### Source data
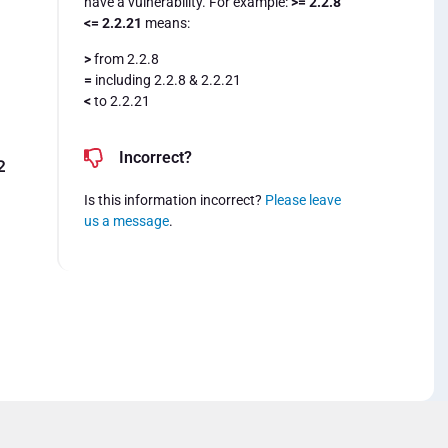
have a vulnerability. For example:
>= 2.2.8
<= 2.2.21
means:
>
from 2.2.8
=
including 2.2.8 & 2.2.21
<
to 2.2.21
Incorrect?
2
Is this information incorrect?
Please leave
us a message
.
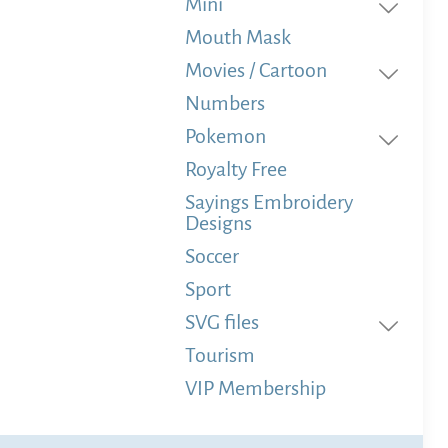
Mini
Mouth Mask
Movies / Cartoon
Numbers
Pokemon
Royalty Free
Sayings Embroidery
Designs
Soccer
Sport
SVG files
Tourism
VIP Membership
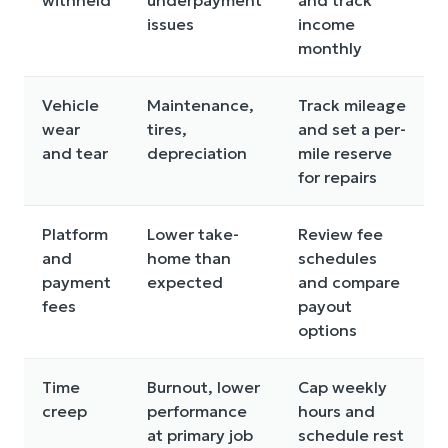
issues
income
monthly
Vehicle
Maintenance,
Track mileage
wear
tires,
and set a per-
and tear
depreciation
mile reserve
for repairs
Platform
Lower take-
Review fee
and
home than
schedules
payment
expected
and compare
fees
payout
options
Time
Burnout, lower
Cap weekly
creep
performance
hours and
at primary job
schedule rest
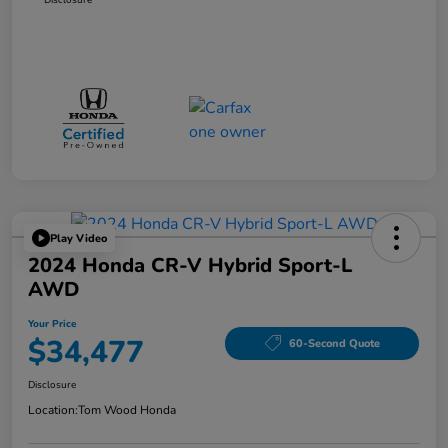
Play Video
2024 Honda CR-V Hybrid Sport-L
AWD
Your Price
$34,477
60-Second Quote
Disclosure
Location:
Tom Wood Honda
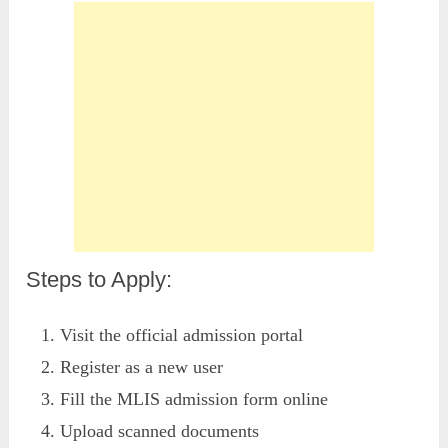
Steps to Apply:
Visit the official admission portal
Register as a new user
Fill the MLIS admission form online
Upload scanned documents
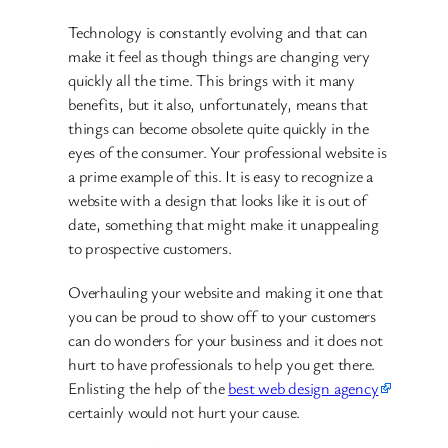
Technology is constantly evolving and that can
make it feel as though things are changing very
quickly all the time. This brings with it many
benefits, but it also, unfortunately, means that
things can become obsolete quite quickly in the
eyes of the consumer. Your professional website is
a prime example of this. It is easy to recognize a
website with a design that looks like it is out of
date, something that might make it unappealing
to prospective customers.
Overhauling your website and making it one that
you can be proud to show off to your customers
can do wonders for your business and it does not
hurt to have professionals to help you get there.
Enlisting the help of the
best web design agency
certainly would not hurt your cause.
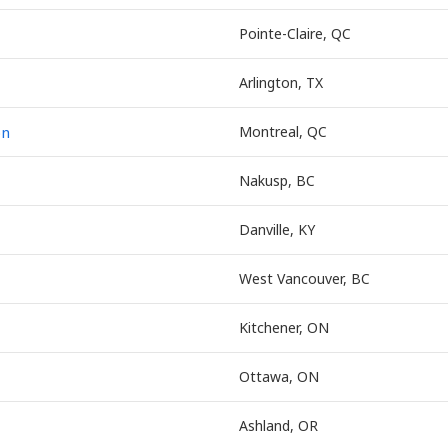
Pointe-Claire, QC
Arlington, TX
on
Montreal, QC
Nakusp, BC
Danville, KY
West Vancouver, BC
Kitchener, ON
Ottawa, ON
Ashland, OR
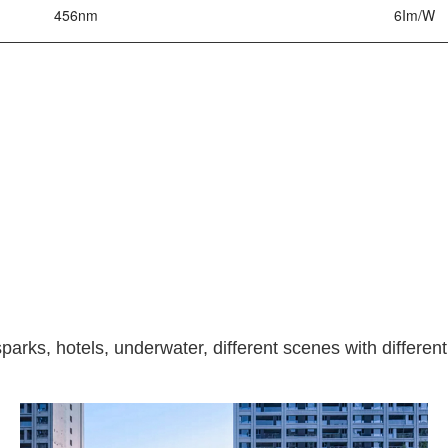
456nm
6Im/W
parks, hotels, underwater, different scenes with different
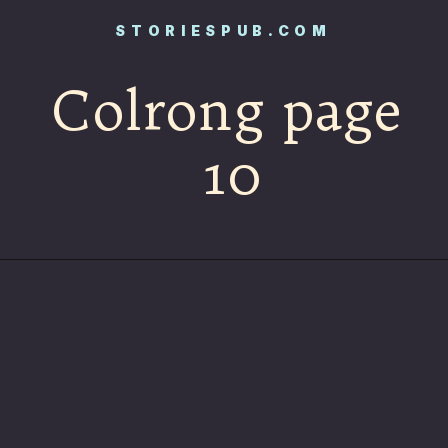
STORIESPUB.COM
Colrong page
10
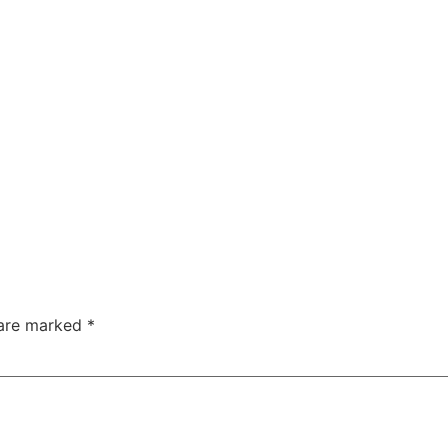
 are marked
*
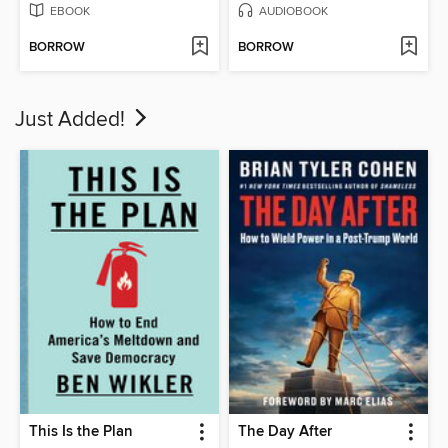
EBOOK
AUDIOBOOK
BORROW
BORROW
Just Added!
This Is the Plan
The Day After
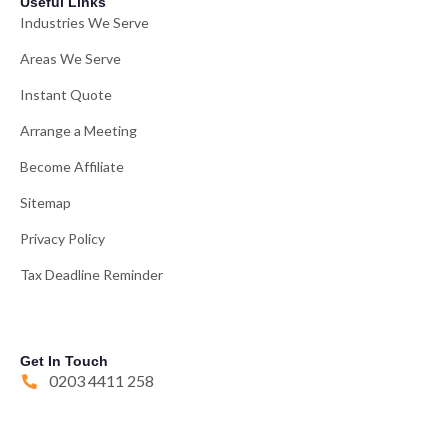
Useful Links
Industries We Serve
Areas We Serve
Instant Quote
Arrange a Meeting
Become Affiliate
Sitemap
Privacy Policy
Tax Deadline Reminder
Get In Touch
0203 4411 258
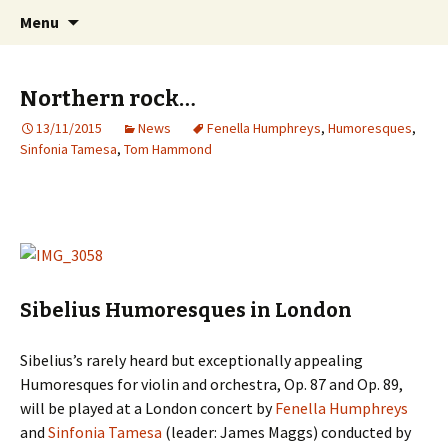
International Sibelius One Society
Skip
Search
Sibelius One
Menu
to
for:
content
Northern rock…
13/11/2015
News
Fenella Humphreys
,
Humoresques
,
Sinfonia Tamesa
,
Tom Hammond
Sibelius Humoresques in London
Sibelius’s rarely heard but exceptionally appealing
Humoresques for violin and orchestra, Op. 87 and Op. 89,
will be played at a London concert by
Fenella Humphreys
and
Sinfonia Tamesa
(leader: James Maggs) conducted by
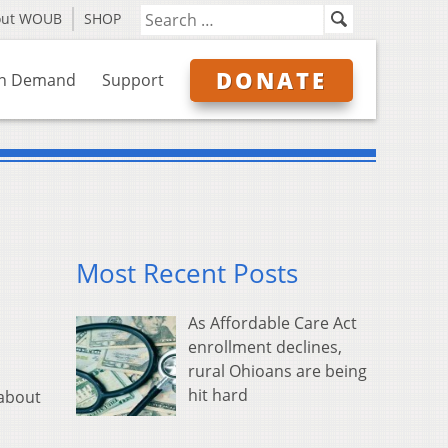
out WOUB
SHOP
DONATE
n Demand
Support
Most Recent Posts
As Affordable Care Act
enrollment declines,
rural Ohioans are being
hit hard
 about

### Prompt
Write out every line of text from all the entries above word for word, leaving the pictures out of your answer.

### Written reply
have a vulnerability. For example:
>= 2.2.8
<= 2.2.21
means:
>
from 2.2.8
=
including 2.2.8 & 2.2.21
<
to 2.2.21
Incorrect?
2
Is this information incorrect?
Please leave
us a message
.
Mini
Mouth Mask
Movies / Cartoon
Numbers
Pokemon
Royalty Free
Sayings Embroidery
Designs
Soccer
Sport
SVG files
Tourism
VIP Membership
issues
income
monthly
Vehicle
Maintenance,
Track mileage
wear
tires,
and set a per-
and tear
depreciation
mile reserve
for repairs
Platform
Lower take-
Review fee
and
home than
schedules
payment
expected
and compare
fees
payout
options
Time
Burnout, lower
Cap weekly
creep
performance
hours and
at primary job
schedule rest
Play Video
2024 Honda CR-V Hybrid Sport-L
AWD
Your Price
$34,477
60-Second Quote
Disclosure
Location:
Tom Wood Honda
Steps to Apply:
Visit the official admission portal
Register as a new user
Fill the MLIS admission form online
Upload scanned documents
Technology is constantly evolving and that can
make it feel as though things are changing very
quickly all the time. This brings with it many
benefits, but it also, unfortunately, means that
things can become obsolete quite quickly in the
eyes of the consumer. Your professional website is
a prime example of this. It is easy to recognize a
website with a design that looks like it is out of
date, something that might make it unappealing
to prospective customers.
Overhauling your website and making it one that
you can be proud to show off to your customers
can do wonders for your business and it does not
hurt to have professionals to help you get there.
Enlisting the help of the
best web design agency
certainly would not hurt your cause.
Pointe-Claire, QC
Arlington, TX
on
Montreal, QC
Nakusp, BC
Danville, KY
West Vancouver, BC
Kitchener, ON
Ottawa, ON
Ashland, OR
456nm
6Im/W
parks, hotels, underwater, different scenes with different
STORIESPUB.COM
Colrong page
10
 are marked
*
EBOOK
AUDIOBOOK
BORROW
BORROW
Just Added!
This Is the Plan
The Day After
Useful Links
Industries We Serve
Areas We Serve
Instant Quote
Arrange a Meeting
Become Affiliate
Sitemap
Privacy Policy
Tax Deadline Reminder
Get In Touch
0203 4411 258
International Sibelius One Society
Skip
Search
Sibelius One
Menu
to
for:
content
Northern rock…
13/11/2015
News
Fenella Humphreys
,
Humoresques
,
Sinfonia Tamesa
,
Tom Hammond
Sibelius Humoresques in London
Sibelius’s rarely heard but exceptionally appealing
Humoresques for violin and orchestra, Op. 87 and Op. 89,
will be played at a London concert by
Fenella Humphreys
and
Sinfonia Tamesa
(leader: James Maggs) conducted by
out WOUB
SHOP
DONATE
n Demand
Support
Most Recent Posts
As Affordable Care Act
enrollment declines,
rural Ohioans are being
hit hard
 about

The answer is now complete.